Kevin Harpor Everything Based: The Mystery of Lil B AKA The Based God AKA Black Ken

Beyond the deceptively simple moniker of Lil B lies perhaps the most confounding musical artist of this decade. Over the course of several dozen mixtapes released within the last three years, the former Brandon McCartney, AKA the “Based God” has splayed almost every inch of his id while revealing surprisingly few actual facts about his life. The music of Lil B is baffling to explain, not least because of the biggest recorded output since Merzbow.

Most of Lil B's lyrical content revolves around either getting his dick sucked (he has multiple songs titled on the variation of “Suck My Dick Hoe”), or how he looks like celebrities he doesn't actually look like (“Justin Bieber”, “Ellen DeGeneres”, “Im Miley Cyrus”). The deeper one delves into the catalogue, however, and the more complicated the enterprise gets. B's sole wide physical release is titled I'm Gay as a tribute to the LGBT community, a stark contrast to the rampant homophobia in hip-hop (though one should note B still frequently uses “faggot” as an insult in tracks, one of his many contradictions in terms and elsewhere).

B has popularised his own dance called the “cooking dance”, literally imitating chef moves as a complete deflation of the rap game romanticization of crack cocaine. The lushly futuristic beats of Clams Casino rest not uncomfortably beside the abrasive hats and snares and blown out bass of dozens of unknown producers, as Lil B will rap over basically any beat sent to him. More than anything, his philosophy is that of being “based”, which is to say staying true to yourself and staying positive. The power of this phrase and belief has led to Lil B supposedly recording well over 4000 songs to date.

An invitation to perform at this year's Pop Montreal festival led to a convenient headlining spot at Toronto's Phoenix Concert Theatre the night prior, as Lil B tends to not schedule more than a few tour dates at a time. Because of this, I felt compelled to attend the show even if I were alone. I also feel as though Lil B won't be able to maintain his insane output for much longer; one would guess he'll either retire, pursue other interests, or meet an untimely end á la Andy Kaufman, an obvious forebearer.
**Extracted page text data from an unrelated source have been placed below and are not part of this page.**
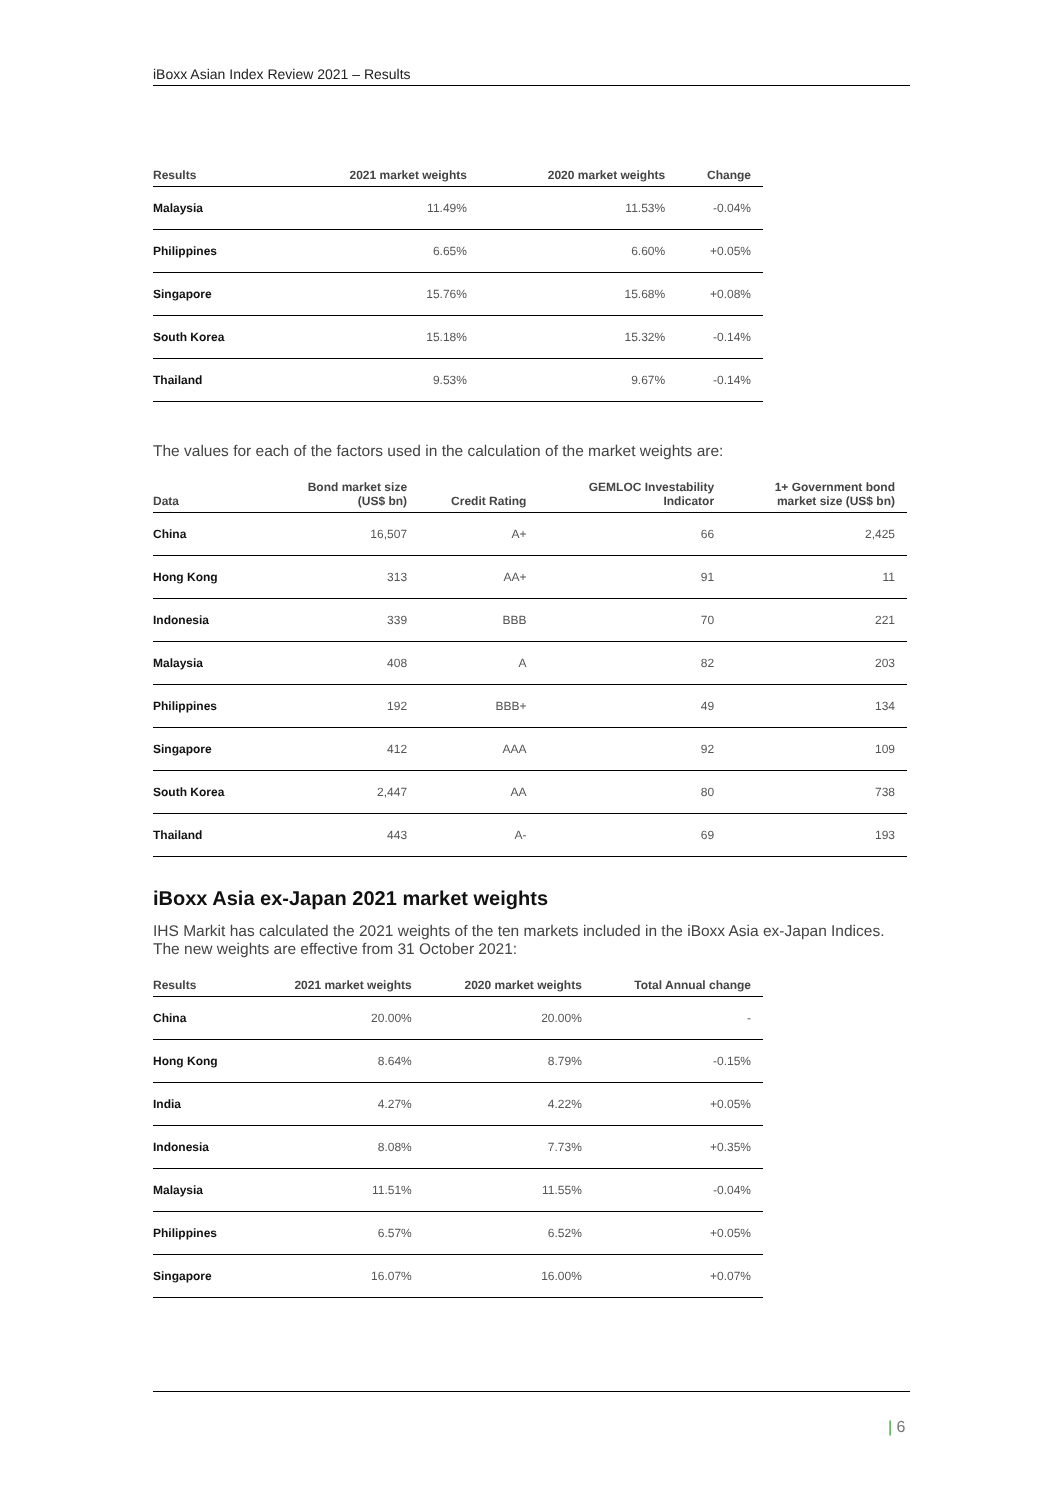iBoxx Asian Index Review 2021 – Results
| Results | 2021 market weights | 2020 market weights | Change |
| --- | --- | --- | --- |
| Malaysia | 11.49% | 11.53% | -0.04% |
| Philippines | 6.65% | 6.60% | +0.05% |
| Singapore | 15.76% | 15.68% | +0.08% |
| South Korea | 15.18% | 15.32% | -0.14% |
| Thailand | 9.53% | 9.67% | -0.14% |
The values for each of the factors used in the calculation of the market weights are:
| Data | Bond market size (US$ bn) | Credit Rating | GEMLOC Investability Indicator | 1+ Government bond market size (US$ bn) |
| --- | --- | --- | --- | --- |
| China | 16,507 | A+ | 66 | 2,425 |
| Hong Kong | 313 | AA+ | 91 | 11 |
| Indonesia | 339 | BBB | 70 | 221 |
| Malaysia | 408 | A | 82 | 203 |
| Philippines | 192 | BBB+ | 49 | 134 |
| Singapore | 412 | AAA | 92 | 109 |
| South Korea | 2,447 | AA | 80 | 738 |
| Thailand | 443 | A- | 69 | 193 |
iBoxx Asia ex-Japan 2021 market weights
IHS Markit has calculated the 2021 weights of the ten markets included in the iBoxx Asia ex-Japan Indices. The new weights are effective from 31 October 2021:
| Results | 2021 market weights | 2020 market weights | Total Annual change |
| --- | --- | --- | --- |
| China | 20.00% | 20.00% | - |
| Hong Kong | 8.64% | 8.79% | -0.15% |
| India | 4.27% | 4.22% | +0.05% |
| Indonesia | 8.08% | 7.73% | +0.35% |
| Malaysia | 11.51% | 11.55% | -0.04% |
| Philippines | 6.57% | 6.52% | +0.05% |
| Singapore | 16.07% | 16.00% | +0.07% |
| 6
His track “Why They Wanna Kill Me” underscores this paranoia about an early death, fearing an end similar to John Lennon or 2Pac. Toronto post-bop crew BADBADNOTGOOD opened the show with heart-on-sleeve admiration for the Based God. However, their excitement for the man to follow nearly upstaged him, with their explosive, heavy jazz fusion performances of hip hop favourites reaching a feverish climax with the heady build of Gucci Mane's “Lemonade”

One of the main appeals of Lil B is how one never knows if he's completely serious, somewhat serious, or not serious at all, and appropriately enough, his Phoenix performance shed little to no insight in this area. The only element remaining clear on all fronts is the positivity of staying based, as the not-quite-sold-out crowd showed a unique enthusiasm unmatched by anything I've seen in hip hop. Fans wear homemade shirts reminding me of Fugazi, although I doubt Ian MacKaye would encourage wearing pink bandanas or Twitter-baiting hashtag phrases (#THANKYOUBASEDGOD). Performing alone onstage, with the exception of his camera crew and a steadily increasing number of onlookers, B moved swiftly through many of his current “classics” as he refers to his tracks, many of which are performed live for the first time.

Truth be told, B is a shabby live rapper. He regularly forgets lines to even his simpler songs, and his David Banner-destroying double-time rap of “I Own Swag” is a slippery slope. However, his enthusiasm and charm are undeniable, and the effect is returned tenfold from the audience. Countless spectators would leap on stage to cook, grind, or even just touch the Based God for a fleeting hug or high-five before diving into the crowd or be ushered off the stage. Oddly enough, B rarely even acknowledges the frenzy around him with more than bemused encouragement and humble thanks. B ensures the most enthusiastic front-rowers as well as those chilling out in the licensed area are equally appreciated.

His kindly demeanor between rapping about shitting butt-naked with AK-47s and getting his dick sucked like a Martian is only fitting; one would not get this far as an independent artist by legitimately being a smug asshole.

Through the 90+ minute set, B is inexhaustable. As I leave, ambient music washes over the speakers as he becomes completely engulfed by the crowd onstage clamoring for pictures and autographs. Regardless of one's opinions on his music or talent, he has created his own level of celebrity, of which we are not in the position to define. One might call it “based”, though.